INSTRUCTIONS:
1) Answer these questions from the battery management passage:
(a) Besides the internal resistance (ohmic polarization) of the cell, what does the passage name as a reason the open circuit voltage differs from the actual measured voltage?
(b) In what state does the battery cell need to be for the exact open circuit voltage to be measured?
(c) What example does the passage give of a system that charges and discharges continuously without a rest time?
2) Quote the battery management passage word for word, starting with "But, in order" and going on through "a non-charged/discharged state.".

DOCUMENT SEGMENT:
+--

Meanwhile, in many cases, a conventional battery management apparatus measures and uses an open circuit voltage (OCV) of the battery cell in order to perform the management functions such as estimating the state of charge (SOC), estimating the state of health (SOH) and cell balancing, etc. The open circuit voltage of a battery cell refers to the voltage of the battery cell in a state where an external load or an external circuit is not connected or in a stabilized state where a charge/discharge operation of the battery cell is not performed. Here, the reason why the open circuit voltage of the battery cell is different from the actual voltage measured from the battery cell is known to be because of internal resistance (ohmic polarization) of the cell and the polarization phenomenon and the like related to movements of electrons in an electrode/electrolyte interface.
But, in order to measure an exact open circuit voltage, it is necessary to stop using the battery cell, and sufficient time must lapse prior to making the measurement. That is, in order to measure the exact open circuit voltage, the battery cell needs to be in a non-charged/discharged state.
However, in many cases, information on an open circuit voltage is required in real time in the process of charging/discharging. Further, depending on the type of apparatus where the battery is being applied, there are cases where charging/discharging continues without any non-operation period of the battery. For example, an energy storage system (ESS) used in frequency regulation of power generation equipment performs charging/discharging continuously without a rest time. Therefore, in the case of a battery used in such an apparatus, there is a problem that it is difficult to measure the open circuit voltage.
(Prior art document) Korean Laid-open Patent no. 10-2009-0020470 (laid-open on Feb. 26, 2009)

+--

RAW DATA:
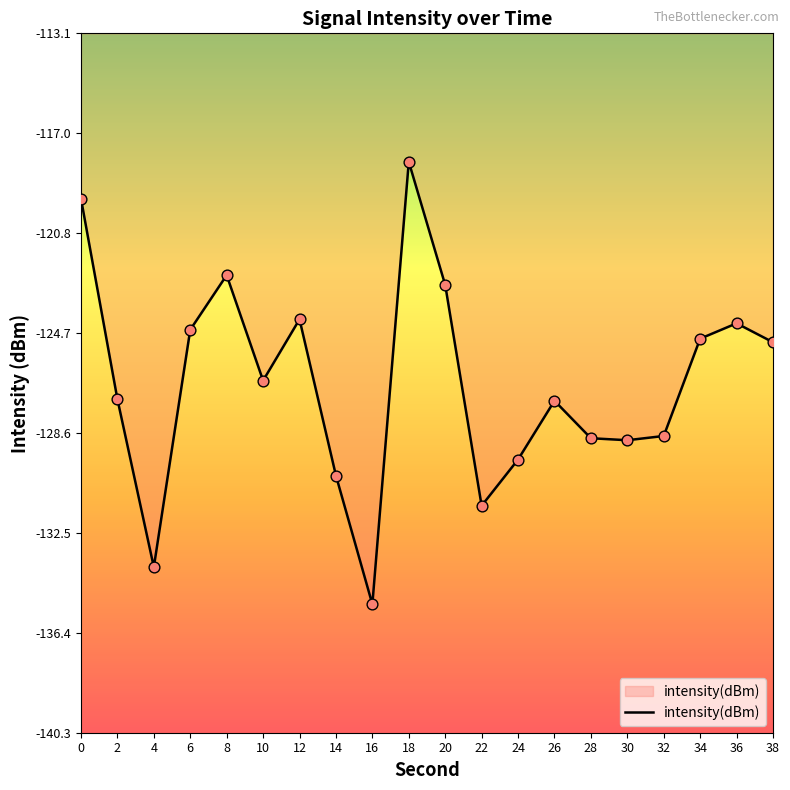

Between 10 and 20, which is larger?

20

+--

SOLUTIONS TO EACH TASK:
1)
(a) The polarization phenomenon and the like related to movements of electrons in an electrode/electrolyte interface.
(b) A non-charged/discharged state.
(c) An energy storage system (ESS) used in frequency regulation of power generation equipment.

2)
But, in order to measure an exact open circuit voltage, it is necessary to stop using the battery cell, and sufficient time must lapse prior to making the measurement. That is, in order to measure the exact open circuit voltage, the battery cell needs to be in a non-charged/discharged state.